** Start Page excerpt **

Best day trips from Salzburg: 12 destinations ranked
From Salzburg: Half-Day Tour to Hallstatt
Duration: 5.5 hours
What is the best day trip from Salzburg?
Hallstatt is the most iconic day trip from Salzburg (1 hour by car, 2h15 by train), but Eagle's Nest near Berchtesgaden (45 min) offers equally dramatic scenery with far fewer crowds. For a full-day alpine experience, the Grossglockner High Alpine Road or Zell am See work best. Most visitors can cover 1–2 trips per day if they plan early starts.
Salzburg is one of the best-positioned bases in the Alps. Within two hours in any direction you have UNESCO lake villages, Nazi-era mountain retreats turned into viewpoints, glacial fjords, world-record ice caves, a high alpine toll road, and two major European capitals. The city itself deserves 1.5–2 days — see the guide to how many days in Salzburg — but the surrounding region is where the itinerary really opens up. This page ranks the 12 most worthwhile day trips honestly, including the ones that are overrated, the ones that require a car, and the ones that pack the most value into a single day.
How to choose your day trips from Salzburg
The right trip depends on three factors: whether you have a car, how much time you want to spend in transit, and what kind of experience you are after. A compact lake village, a mountain summit with a history story, a full-day alpine drive, and a Baroque European capital all fall within range of Salzburg — but they pull in different directions. The table below gives the practical data upfront.
| Destination | Distance | By car | By public transport or tour | Best for | Season |
|---|---|---|---|---|---|
| Hallstatt | 75 km | 1h | 2h15 train + ferry | UNESCO village, photography | Year-round (avoid Jul–Aug midday) |
| Eagle’s Nest / Berchtesgaden | 50 km | 45 min | Bus 840 ~1h | History, altitude views | Mid-May to Oct |
| Königssee | 55 km | 50 min | Bus 840 ~1h | Glacial lake, electric boat | Year-round |
| Werfen | 45 km | 45 min | Train 45 min | Ice caves, castle | May–Oct (caves) |
| Zell am See & Kaprun | 80 km | 1h15 | Train 1h | Alpine lake, glacier | Year-round |
| Grossglockner | 110 km | 1h30 | Tour only | High alpine road, scenery | May–Oct |
| Salzkammergut lakes | 60–80 km | 1h | Train + bus | Lake district, quiet | Year-round |
| Innsbruck | 185 km | 1h45 | Train 1h45 | Tyrolean city, Nordkette | Year-round |
| Munich | 150 km | 1h30 | Train 1h30 | Bavarian city day | Year-round |
| Vienna | 300 km | 2h30 | Train 2h30 | Capital city | Year-round (overnight better) |
| Český Krumlov | 145 km | 2h30–3h | Bus 3h+ | Czech medieval town | May–Oct |
The guide to Salzburg with or without a car goes deeper on which trips genuinely require a vehicle versus which are manageable by public transport. The short version: Grossglockner is the only destination on this list with zero usable public transport; everything else is either train-accessible or served by organised tours.

** End Page excerpt **
** Start Dataset content **

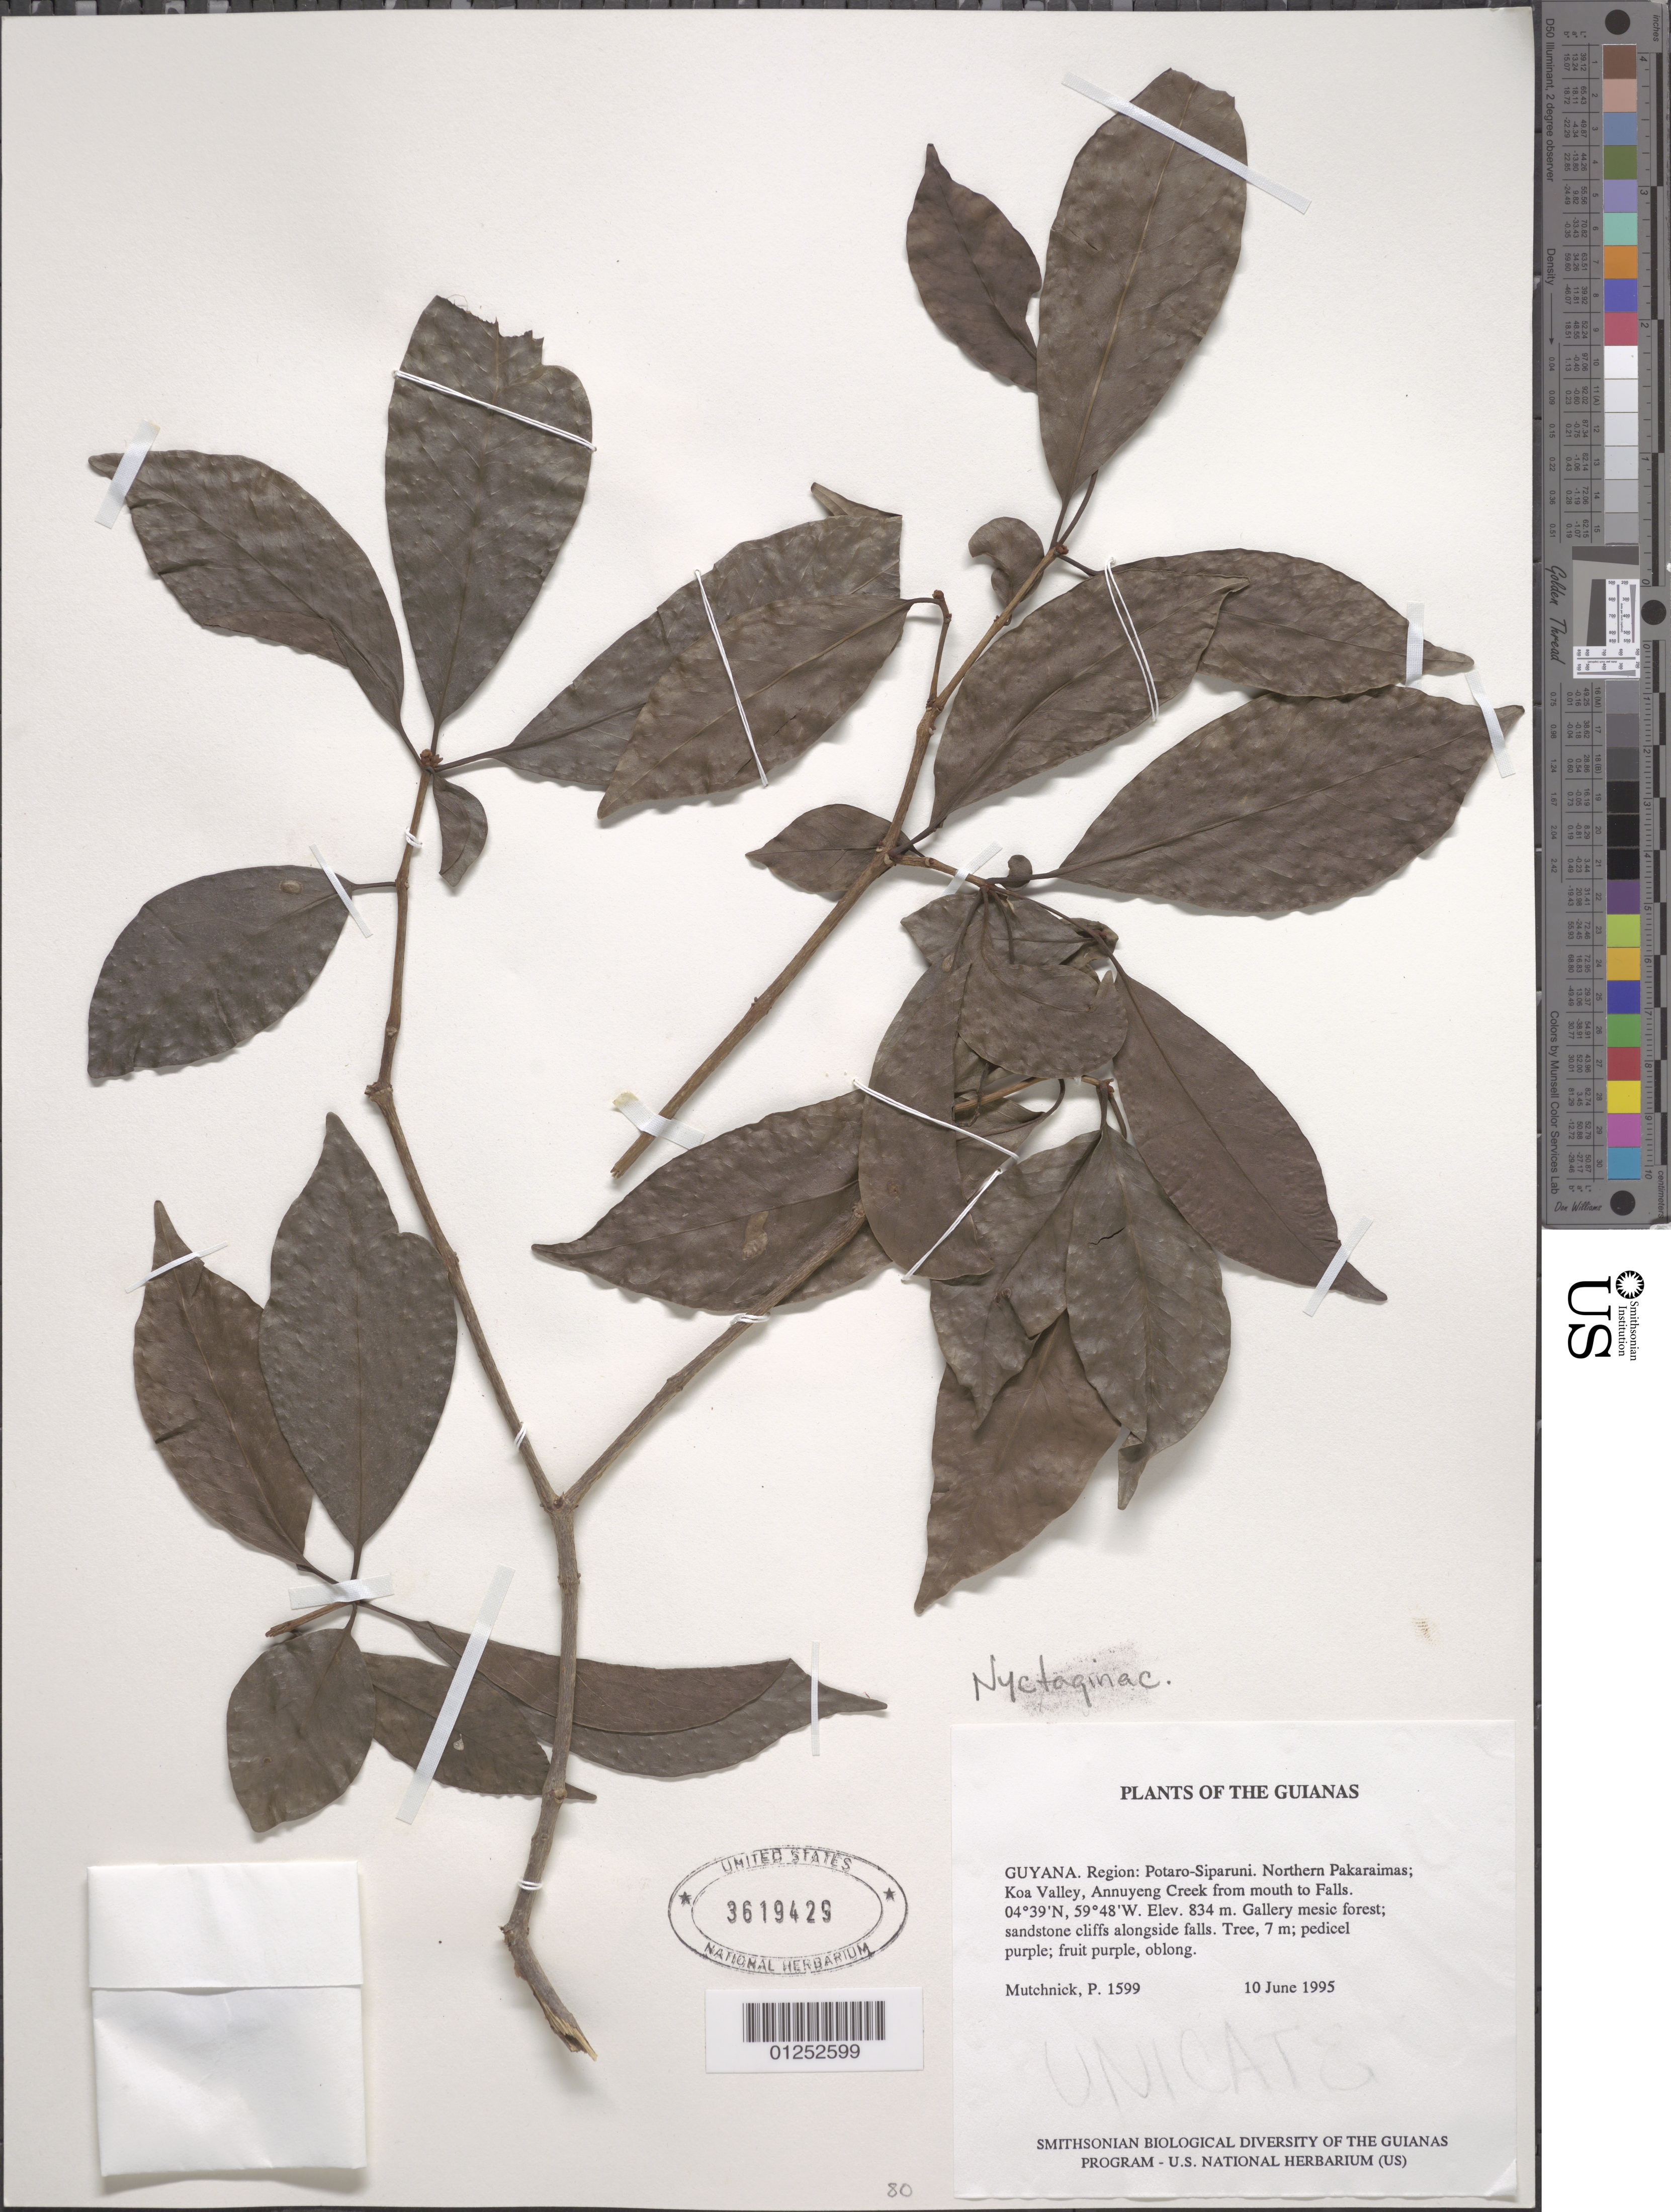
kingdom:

** End Dataset content **

**Task objective**. In the Salzburg day-trip guide, which destination is the only one with no usable public transport?

**Reply**. Grossglockner